(PROBLEM STATEMENT): Copy exactly the lines of the data below, beginning with the line with "Please note that" and ending with the line with "Mount St. Joseph University". Pictures are to be omitted.

Segment Start: DATASET EXTRACT

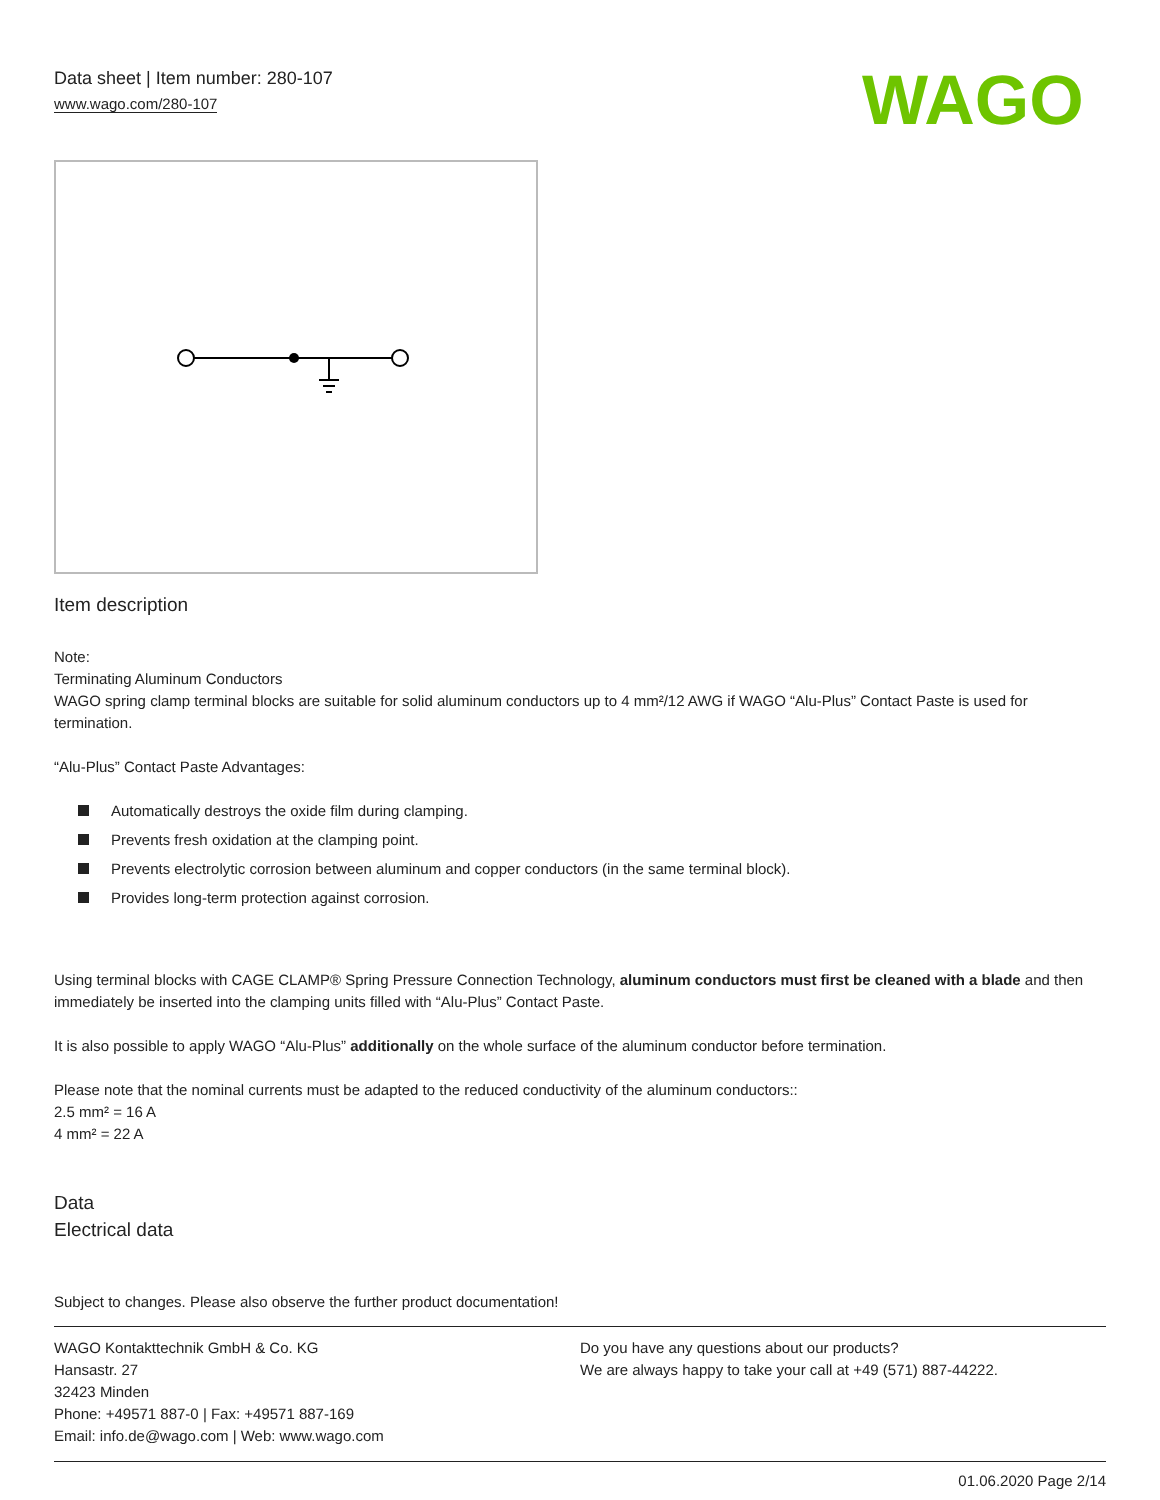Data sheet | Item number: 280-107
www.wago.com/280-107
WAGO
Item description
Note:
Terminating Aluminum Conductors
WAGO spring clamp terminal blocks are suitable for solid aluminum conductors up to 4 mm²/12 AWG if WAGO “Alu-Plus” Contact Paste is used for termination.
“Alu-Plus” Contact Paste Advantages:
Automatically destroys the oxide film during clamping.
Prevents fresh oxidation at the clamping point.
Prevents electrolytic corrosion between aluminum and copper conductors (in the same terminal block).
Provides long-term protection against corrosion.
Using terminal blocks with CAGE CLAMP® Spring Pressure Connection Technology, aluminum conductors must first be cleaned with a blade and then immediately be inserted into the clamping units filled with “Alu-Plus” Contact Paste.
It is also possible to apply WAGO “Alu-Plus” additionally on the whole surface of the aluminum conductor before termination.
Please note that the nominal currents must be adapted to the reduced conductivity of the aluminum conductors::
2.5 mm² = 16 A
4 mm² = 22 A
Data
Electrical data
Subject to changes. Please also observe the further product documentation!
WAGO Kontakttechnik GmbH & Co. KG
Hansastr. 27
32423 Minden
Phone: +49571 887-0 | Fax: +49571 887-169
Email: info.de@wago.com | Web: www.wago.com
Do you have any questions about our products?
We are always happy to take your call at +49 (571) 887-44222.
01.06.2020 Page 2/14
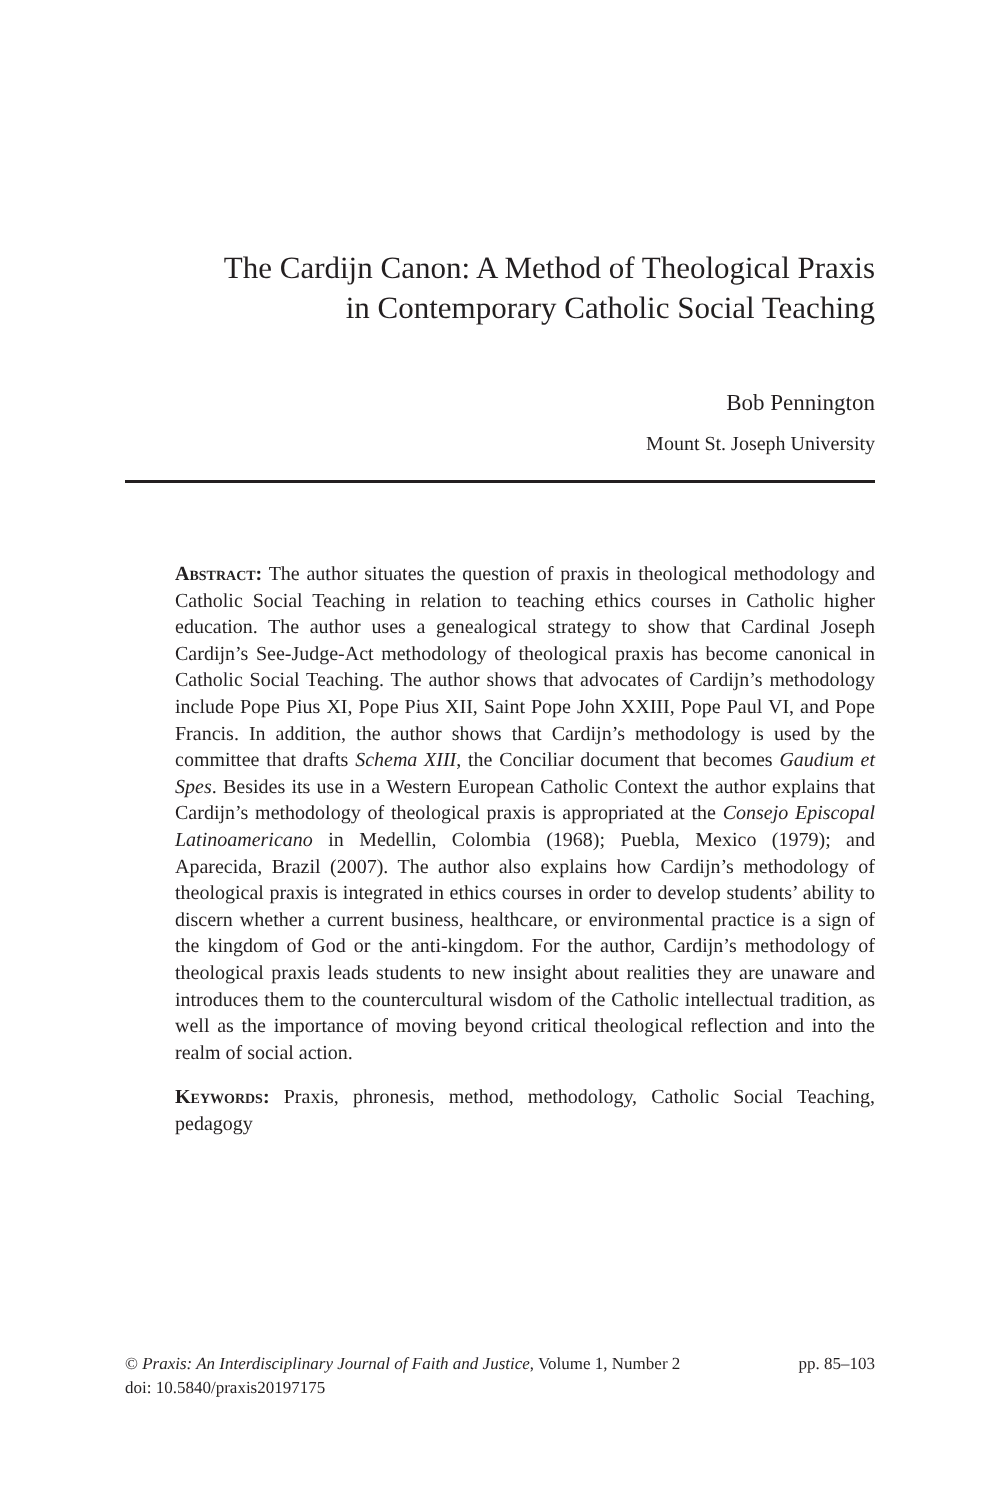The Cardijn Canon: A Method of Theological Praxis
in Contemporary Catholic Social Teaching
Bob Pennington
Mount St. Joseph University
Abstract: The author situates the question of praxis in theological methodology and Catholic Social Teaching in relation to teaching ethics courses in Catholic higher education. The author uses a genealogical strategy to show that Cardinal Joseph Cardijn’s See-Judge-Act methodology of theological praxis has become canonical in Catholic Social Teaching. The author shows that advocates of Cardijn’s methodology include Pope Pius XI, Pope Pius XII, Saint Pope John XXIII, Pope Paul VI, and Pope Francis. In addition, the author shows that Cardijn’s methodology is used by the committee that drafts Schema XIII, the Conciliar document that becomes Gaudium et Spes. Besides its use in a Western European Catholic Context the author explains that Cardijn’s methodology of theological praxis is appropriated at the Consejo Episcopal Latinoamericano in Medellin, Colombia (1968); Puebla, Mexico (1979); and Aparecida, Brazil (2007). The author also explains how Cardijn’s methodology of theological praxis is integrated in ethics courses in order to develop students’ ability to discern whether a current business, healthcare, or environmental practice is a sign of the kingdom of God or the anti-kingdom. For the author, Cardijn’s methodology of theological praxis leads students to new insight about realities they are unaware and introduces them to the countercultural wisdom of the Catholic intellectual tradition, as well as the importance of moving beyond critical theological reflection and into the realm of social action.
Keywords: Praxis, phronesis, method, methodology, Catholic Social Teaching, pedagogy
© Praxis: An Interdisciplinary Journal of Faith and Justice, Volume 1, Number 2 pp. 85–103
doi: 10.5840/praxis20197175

Segment End: DATASET EXTRACT
Segment Start: DATASET EXTRACT

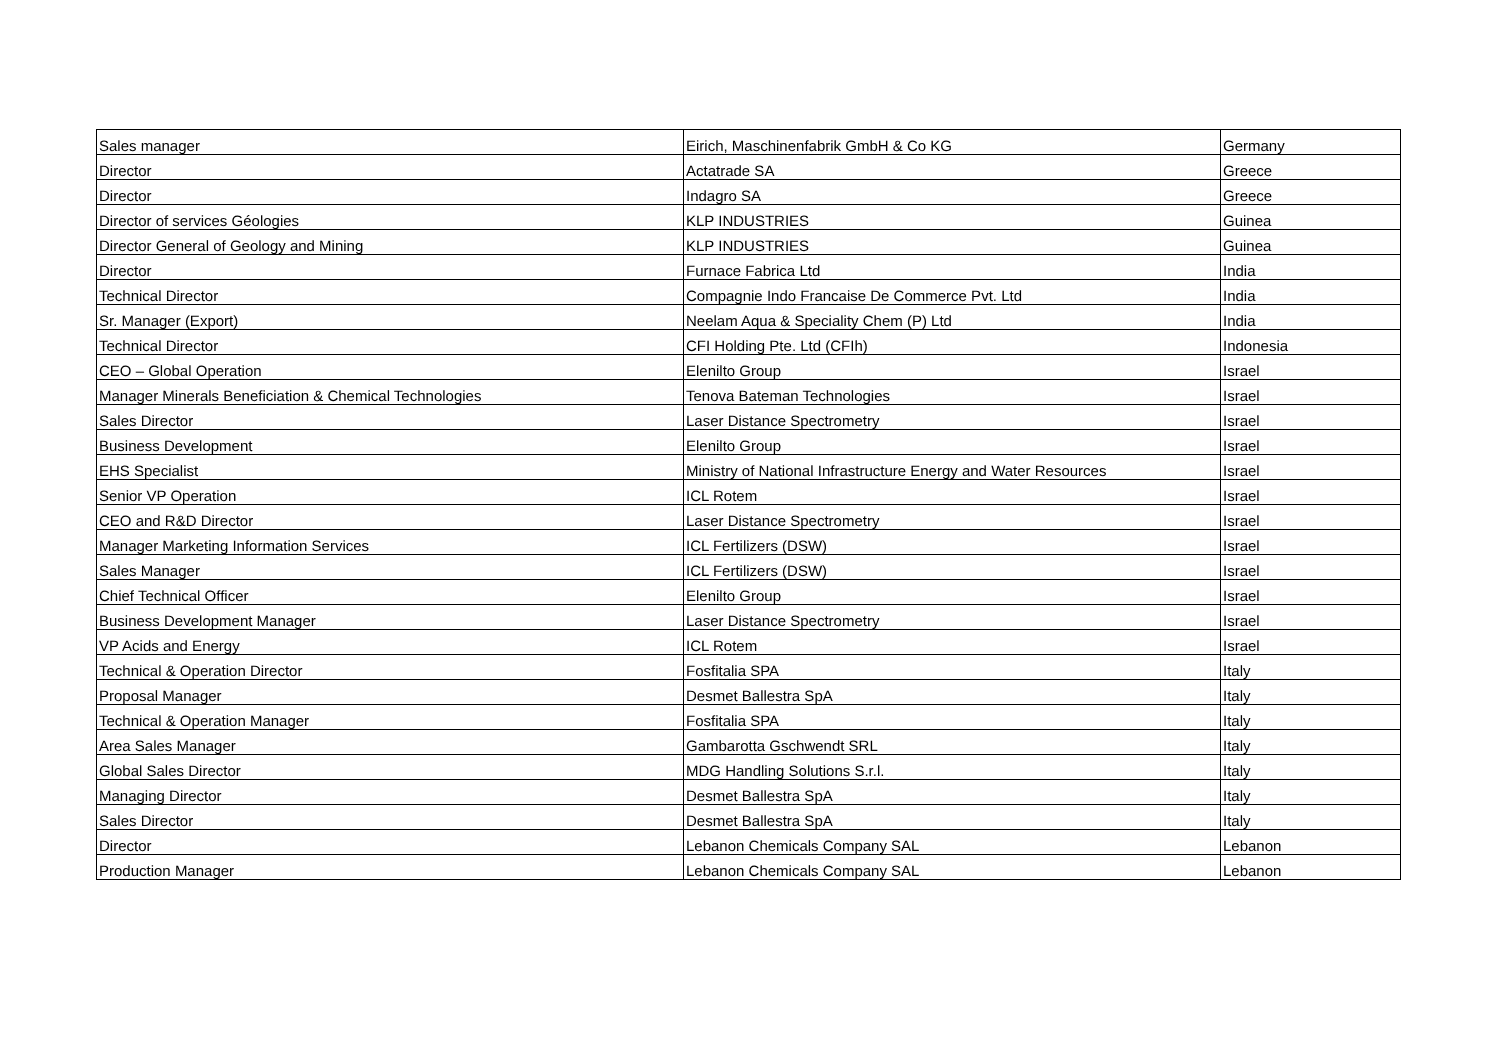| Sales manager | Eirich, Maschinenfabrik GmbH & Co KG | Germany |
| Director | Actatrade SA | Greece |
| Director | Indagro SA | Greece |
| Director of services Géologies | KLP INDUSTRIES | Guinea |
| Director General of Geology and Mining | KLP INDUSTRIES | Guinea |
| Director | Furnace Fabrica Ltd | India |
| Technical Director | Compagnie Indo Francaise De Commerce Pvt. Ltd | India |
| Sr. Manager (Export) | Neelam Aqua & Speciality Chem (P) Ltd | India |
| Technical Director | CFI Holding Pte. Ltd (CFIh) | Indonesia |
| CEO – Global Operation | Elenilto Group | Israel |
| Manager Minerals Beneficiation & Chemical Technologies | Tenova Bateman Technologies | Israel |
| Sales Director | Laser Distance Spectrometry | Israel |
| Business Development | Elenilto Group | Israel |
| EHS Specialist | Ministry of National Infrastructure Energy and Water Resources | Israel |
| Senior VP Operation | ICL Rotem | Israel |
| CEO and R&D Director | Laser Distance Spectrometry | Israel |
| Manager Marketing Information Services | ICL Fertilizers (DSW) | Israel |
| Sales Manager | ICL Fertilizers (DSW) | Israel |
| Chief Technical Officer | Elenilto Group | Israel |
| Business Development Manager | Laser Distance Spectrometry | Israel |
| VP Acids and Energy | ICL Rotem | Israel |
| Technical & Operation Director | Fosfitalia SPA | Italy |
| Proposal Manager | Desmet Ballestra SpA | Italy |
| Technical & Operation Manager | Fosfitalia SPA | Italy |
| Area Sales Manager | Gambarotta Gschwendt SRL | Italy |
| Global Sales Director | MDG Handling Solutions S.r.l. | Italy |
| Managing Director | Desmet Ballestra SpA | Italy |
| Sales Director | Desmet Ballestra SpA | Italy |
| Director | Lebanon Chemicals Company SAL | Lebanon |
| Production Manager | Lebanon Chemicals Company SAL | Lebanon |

Segment End: DATASET EXTRACT

(OUTPUT OF THE TASK):
Please note that the nominal currents must be adapted to the reduced conductivity of the aluminum conductors::
2.5 mm² = 16 A
4 mm² = 22 A
Data
Electrical data
Subject to changes. Please also observe the further product documentation!
WAGO Kontakttechnik GmbH & Co. KG
Hansastr. 27
32423 Minden
Phone: +49571 887-0 | Fax: +49571 887-169
Email: info.de@wago.com | Web: www.wago.com
Do you have any questions about our products?
We are always happy to take your call at +49 (571) 887-44222.
01.06.2020 Page 2/14
The Cardijn Canon: A Method of Theological Praxis
in Contemporary Catholic Social Teaching
Bob Pennington
Mount St. Joseph University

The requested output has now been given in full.